Bug #62343 Data Node don't restart
Submitted: 4 Sep 2011 8:17 Modified: 5 Sep 2011 16:57
Reporter: Edu GF Email Updates:
Status: Analyzing Impact on me:
None 
Category:MySQL Cluster: Cluster (NDB) storage engine Severity:S2 (Serious)
Version:mysql-5.1.56 ndb-7.1.15 OS:Linux (Fedora 15)
Assigned to: Matthew Montgomery CPU Architecture:Any

[4 Sep 2011 8:17] Edu GF
Description:
After stoping a node and trying to restar the node give the error:

2011-09-04 04:35:04 [ndbd] ALERT    -- Node 10: Forced node shutdown completed. Occured during startphase 5. Caused by error 2306: 'Pointer too large(Internal error, programming error or missing error message, please report a bug). Temporary error, restart node'.

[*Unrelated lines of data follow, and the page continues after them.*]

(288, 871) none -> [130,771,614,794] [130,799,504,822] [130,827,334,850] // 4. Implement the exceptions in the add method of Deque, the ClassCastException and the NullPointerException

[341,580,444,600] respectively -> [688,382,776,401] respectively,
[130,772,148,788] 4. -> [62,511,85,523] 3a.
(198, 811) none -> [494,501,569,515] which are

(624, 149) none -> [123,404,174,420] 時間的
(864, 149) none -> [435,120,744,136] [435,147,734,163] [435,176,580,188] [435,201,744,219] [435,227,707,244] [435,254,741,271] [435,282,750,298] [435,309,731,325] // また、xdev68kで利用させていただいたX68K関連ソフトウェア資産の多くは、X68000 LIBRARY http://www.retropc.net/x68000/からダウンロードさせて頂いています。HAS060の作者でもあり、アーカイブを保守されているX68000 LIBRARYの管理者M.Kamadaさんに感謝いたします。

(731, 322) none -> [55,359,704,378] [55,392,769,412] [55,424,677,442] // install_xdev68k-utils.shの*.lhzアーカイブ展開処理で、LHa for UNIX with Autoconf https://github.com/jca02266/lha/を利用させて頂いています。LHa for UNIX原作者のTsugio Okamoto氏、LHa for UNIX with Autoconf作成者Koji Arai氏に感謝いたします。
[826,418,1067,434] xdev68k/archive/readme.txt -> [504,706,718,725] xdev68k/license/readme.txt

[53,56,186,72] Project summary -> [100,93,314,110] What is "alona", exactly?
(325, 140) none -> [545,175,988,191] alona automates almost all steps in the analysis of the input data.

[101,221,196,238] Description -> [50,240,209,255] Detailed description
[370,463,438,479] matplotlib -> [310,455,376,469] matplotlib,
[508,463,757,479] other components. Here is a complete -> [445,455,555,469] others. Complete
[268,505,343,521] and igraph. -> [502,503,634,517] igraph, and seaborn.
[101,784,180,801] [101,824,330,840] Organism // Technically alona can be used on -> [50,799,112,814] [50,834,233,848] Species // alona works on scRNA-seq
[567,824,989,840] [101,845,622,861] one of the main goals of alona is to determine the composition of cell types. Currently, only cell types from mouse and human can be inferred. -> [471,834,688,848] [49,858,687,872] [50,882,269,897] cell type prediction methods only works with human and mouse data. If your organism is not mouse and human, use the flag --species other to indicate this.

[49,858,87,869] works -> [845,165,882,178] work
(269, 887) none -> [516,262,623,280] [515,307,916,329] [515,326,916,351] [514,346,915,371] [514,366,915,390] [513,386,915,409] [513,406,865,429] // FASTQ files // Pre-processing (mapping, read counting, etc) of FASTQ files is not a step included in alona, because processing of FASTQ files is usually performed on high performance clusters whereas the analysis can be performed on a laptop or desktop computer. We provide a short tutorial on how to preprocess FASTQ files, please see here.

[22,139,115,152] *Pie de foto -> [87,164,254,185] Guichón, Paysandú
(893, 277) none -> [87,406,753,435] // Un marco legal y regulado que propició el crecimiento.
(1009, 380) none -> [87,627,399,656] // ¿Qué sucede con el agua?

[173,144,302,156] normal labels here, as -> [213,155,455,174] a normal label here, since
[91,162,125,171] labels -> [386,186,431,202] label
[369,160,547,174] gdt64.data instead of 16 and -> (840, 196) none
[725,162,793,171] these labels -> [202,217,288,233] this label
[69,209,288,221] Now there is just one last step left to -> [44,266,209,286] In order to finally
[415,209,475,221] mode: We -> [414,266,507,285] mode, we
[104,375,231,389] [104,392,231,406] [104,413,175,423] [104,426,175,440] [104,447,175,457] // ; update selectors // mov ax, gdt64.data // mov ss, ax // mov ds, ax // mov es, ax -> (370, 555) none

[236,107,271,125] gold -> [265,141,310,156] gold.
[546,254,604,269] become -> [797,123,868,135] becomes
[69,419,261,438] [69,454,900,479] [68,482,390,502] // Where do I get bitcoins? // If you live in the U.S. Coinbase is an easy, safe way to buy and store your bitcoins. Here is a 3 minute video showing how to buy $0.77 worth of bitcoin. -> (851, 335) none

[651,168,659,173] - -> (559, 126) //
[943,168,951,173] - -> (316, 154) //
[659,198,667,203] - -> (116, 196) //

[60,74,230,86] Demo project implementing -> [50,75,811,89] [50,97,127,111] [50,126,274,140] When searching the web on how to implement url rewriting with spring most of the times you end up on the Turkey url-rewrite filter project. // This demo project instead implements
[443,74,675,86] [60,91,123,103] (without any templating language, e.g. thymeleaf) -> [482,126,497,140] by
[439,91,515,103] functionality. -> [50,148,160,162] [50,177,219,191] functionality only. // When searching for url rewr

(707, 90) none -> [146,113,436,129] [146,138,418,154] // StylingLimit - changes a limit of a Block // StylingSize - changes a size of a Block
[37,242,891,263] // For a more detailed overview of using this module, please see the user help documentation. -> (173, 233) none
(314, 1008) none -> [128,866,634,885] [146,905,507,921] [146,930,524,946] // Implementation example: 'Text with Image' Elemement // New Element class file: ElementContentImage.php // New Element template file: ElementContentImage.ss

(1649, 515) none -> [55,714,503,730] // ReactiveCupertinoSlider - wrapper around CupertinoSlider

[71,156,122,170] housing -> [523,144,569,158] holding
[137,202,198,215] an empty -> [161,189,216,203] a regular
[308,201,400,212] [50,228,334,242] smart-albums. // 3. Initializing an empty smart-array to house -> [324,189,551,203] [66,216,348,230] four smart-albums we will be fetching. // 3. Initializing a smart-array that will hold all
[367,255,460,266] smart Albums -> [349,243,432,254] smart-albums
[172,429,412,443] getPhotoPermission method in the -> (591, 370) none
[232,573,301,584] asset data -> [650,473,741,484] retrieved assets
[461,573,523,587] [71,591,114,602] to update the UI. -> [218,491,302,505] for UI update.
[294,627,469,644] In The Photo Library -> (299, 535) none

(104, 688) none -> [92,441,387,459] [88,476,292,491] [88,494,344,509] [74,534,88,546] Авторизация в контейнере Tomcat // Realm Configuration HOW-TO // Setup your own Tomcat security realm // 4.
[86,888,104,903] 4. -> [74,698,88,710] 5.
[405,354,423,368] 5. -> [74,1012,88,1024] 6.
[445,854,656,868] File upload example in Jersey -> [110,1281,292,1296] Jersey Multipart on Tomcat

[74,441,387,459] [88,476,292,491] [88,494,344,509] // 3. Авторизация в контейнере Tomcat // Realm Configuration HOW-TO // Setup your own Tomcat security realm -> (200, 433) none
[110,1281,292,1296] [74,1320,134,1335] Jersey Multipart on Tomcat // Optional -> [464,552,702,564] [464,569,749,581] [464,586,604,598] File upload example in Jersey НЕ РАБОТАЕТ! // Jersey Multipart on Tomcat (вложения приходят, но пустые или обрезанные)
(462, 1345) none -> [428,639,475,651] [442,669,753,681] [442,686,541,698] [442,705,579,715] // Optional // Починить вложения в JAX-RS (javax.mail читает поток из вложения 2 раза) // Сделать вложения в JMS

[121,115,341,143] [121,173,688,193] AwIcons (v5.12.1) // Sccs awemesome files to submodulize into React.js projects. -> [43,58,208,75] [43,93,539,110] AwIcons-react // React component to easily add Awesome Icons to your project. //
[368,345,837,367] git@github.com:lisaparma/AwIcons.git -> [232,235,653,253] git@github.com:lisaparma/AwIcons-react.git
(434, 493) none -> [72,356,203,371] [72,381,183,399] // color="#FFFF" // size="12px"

And the node continue down.

id=10 (not connected, accepting connect from 10.235.235.136)
id=11   @10.235.235.138  (mysql-5.1.56 ndb-7.1.15, Nodegroup: 0)
id=12   @10.235.235.140  (mysql-5.1.56 ndb-7.1.15, Nodegroup: 0)
id=13   @10.235.235.142  (mysql-5.1.56 ndb-7.1.15, Nodegroup: 0, Master)

[ndb_mgmd(MGM)] 3 node(s)
id=1    @10.235.235.3  (mysql-5.1.56 ndb-7.1.15)
id=2    @10.235.235.4  (mysql-5.1.56 ndb-7.1.15)
id=3    @10.235.235.5  (mysql-5.1.56 ndb-7.1.15)

[mysqld(API)]   6 node(s)
id=20   @10.235.235.136  (mysql-5.1.56 ndb-7.1.15)
id=21   @10.235.235.138  (mysql-5.1.56 ndb-7.1.15)
id=22   @10.235.235.140  (mysql-5.1.56 ndb-7.1.15)
id=23   @10.235.235.142  (mysql-5.1.56 ndb-7.1.15)
id=24 (not connected, accepting connect from any host)
id=25 (not connected, accepting connect from any host)

How to repeat:
Kill a Data node with -9 simulating a node faluery and try to restart that node back on-line.
[30 Sep 2011 16:32] Matthew Bowie
I've had the same issue using Cluster 7.2 on CentOS 5.6 on Amazon EC2 and OpenIndiana on local hardware.  Error log from OpenIndiana:

Time: Friday 30 September 2011 - 10:15:15
Status: Temporary error, restart node
Message: Pointer too large (Internal error, programming error or missing error message, please report a bug)
Error: 2306
Error data: dbtup/DbtupDiskAlloc.cpp
Error object: DBTUP (Line: 1921) 0x00000002
Program: ndbd
Pid: 12969
Version: mysql-5.1.51 ndb-7.2.0-beta
Trace: /mysqlcluster//ndb_5_trace.log.2
***EOM***

Trace log at:  http://luna.edu/media/ndb_5_trace.log.2

A stopped/killed node will not be able to rejoin the cluster unless you use --initial.  If the whole cluster is stopped, it will not be able to restart without using --initial on all nodes and restoring from a backup.  When using the distributed permissions added in 7.2 this causes even more pain.

Are there any changes we can make to config.ini to mitigate this until it's patched?